Research method #3: User testing
User testing is always a valuable tool – and right now, it could be the difference between your site making a sale and encouraging your customer to click their way to a competitor.
To get a glimpse into your customer’s mind when they’re shopping online, play around with user testing. If you’re new to this technique, start by choosing a product you sell on your website. Maybe it’s an item of clothing, maybe it’s food, or maybe it’s an online course. Then, figure out where most people who purchased that product started their journey. Did they come to your site from a social media post? Or were they led there by a Google search (and if so, what search terms did they use)?
Now that you have some basic information, put together a focus group of users. It doesn’t need to be big, but you do want to have at least three people for this exercise.
For the test, try this:
- Find that product on 3-4 sites, including yours. Ask the user to compare the websites, and talk aloud as they scan through each one.
- Use these questions as prompts: What did you notice first about this site? What do you like/dislike about the site? Did you get the information you were looking for?
- Ask the user to choose one site to purchase from, and explain why.
Finally, combine insights and build empathy along the way
The next step is to bring those qualitative and quantitative insights together. Remember, knowledge is power. The more information you have, the better positioned you will be to weather this crisis.

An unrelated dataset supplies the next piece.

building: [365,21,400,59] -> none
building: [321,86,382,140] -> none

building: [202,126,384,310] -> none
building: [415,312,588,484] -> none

With our clients, we like to group insights by theme:
- What are the common patterns we’re seeing?
- What do your users need most at the moment?
- What are the biggest challenges or issues your users are facing?

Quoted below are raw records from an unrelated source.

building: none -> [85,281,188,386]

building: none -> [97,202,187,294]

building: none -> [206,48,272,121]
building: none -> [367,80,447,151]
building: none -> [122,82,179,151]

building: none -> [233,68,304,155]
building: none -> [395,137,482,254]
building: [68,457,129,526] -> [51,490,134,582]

- How can your brand help them solve these problems?
- What content can you create to help?
- What products can you offer to help?
Your aim is to figure out what your customers need, and how you can give it to them. If you can prove your product or service is genuinely useful, the sales will come.
Focus on helping, not selling
In our industry, we’re used to shifting strategies. We’re used to the ebbs and flows of the market, and while we don’t pretend to have all the answers, we know that customers don’t want to be hard-sold to right now. That’s why it’s so important to empathise with your customers and offer as much added value as you can.
If you can make that the main goal of your marketing, you have a better chance of building genuine connections and fostering long-term relationships with your customers. You’ll be one of the brands that got it right.